Well...I attempted to post this problem under General Discussion, with no success...Let' s try here in Tech. My friend just installed a 454 LS7 based stroker small block in his 2004 GTO. The rear wheel dyno indicates 562 peak rear wheel H.P. and over 500 ft/lbs torque thru a broad range of RPM. His car is an auto tranny car with 3600 RPM stall converter.

Here' s the problem....These cars have an electronic signal from the accelerator pedal which controls throttle position( I am old school and am familiar with mechanical linkages ) so this is new to me. With this motor, there is a 'Dead Zone' which lasts about 0.4 seconds from the time you mash the throttle pedal to the floor until the signal is recognized at the plenum. This is not a stumble or any type of engine hesitation. I just don't think the signal is being transmitted immediately. If you load the converter and power brake, this problem is non-existent.

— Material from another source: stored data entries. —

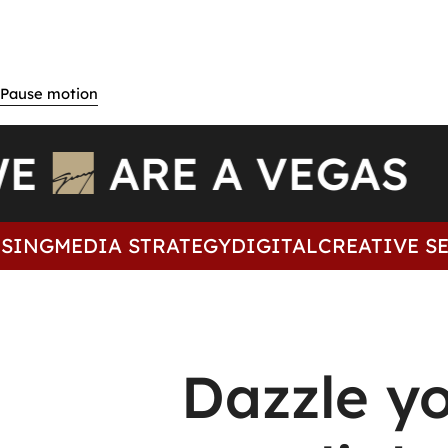
WE
ARE A VEGAS
ING
MEDIA STRATEGY
DIGITAL
CREATIVE SER
Dazzle y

Does the computer have some type of safeguard which can be bypassed to allow immediate WOT under any and all driving conditions or is there some other explanation for this delay. Thanks for any and all assistance. David


----------



## Rukee (Feb 8, 2007)

Sounds like a bad ass engine install!
Do you guys have a scan tool to read what the switch is doing? If so, is the delay showing on the scan tool too?
I`m not sure how they are set up, but is there a MAF sensor between the air cleaner and the throttle body? If so, is that hose leaking or collapsing at all when you accelerate hard?


----------



## 05GTO (Oct 6, 2004)

I believe the 2004 GTO used a cable rather than the fly by wire set up offered on the 2005 LS2 GTO. Did your friend change the PCM and throttle position sensor to the setup used on the LS2/LS7.

Another option would be to change the throttle body to a LS7 90 mm cable operated TB.


----------



## Ole school muscle (Jan 16, 2008)

05GTO and Rukee,

Thanks for your input. There are no leaks around throttle body and all the necessary LS1 to LS7 conversions, including TPS have been done. Many hours with laptop and rear wheel dyno already logged. It seems that, besides the delay, below 1500 RPMs, the computer is taking all the timing advance out? The car screams if the converter is loaded (actually it just relentlessly smokes the tires), but from a dead tromp, it's almost acting like you are running a delay box. Maybe the 90MM LS7 cable operated throttle body set up would be the way to go...I am old school... and I say YES... Unfortunately, the owner is a techy and he will want to struggle to unravel this mystery electronically. Again, thanks for the input.  David


----------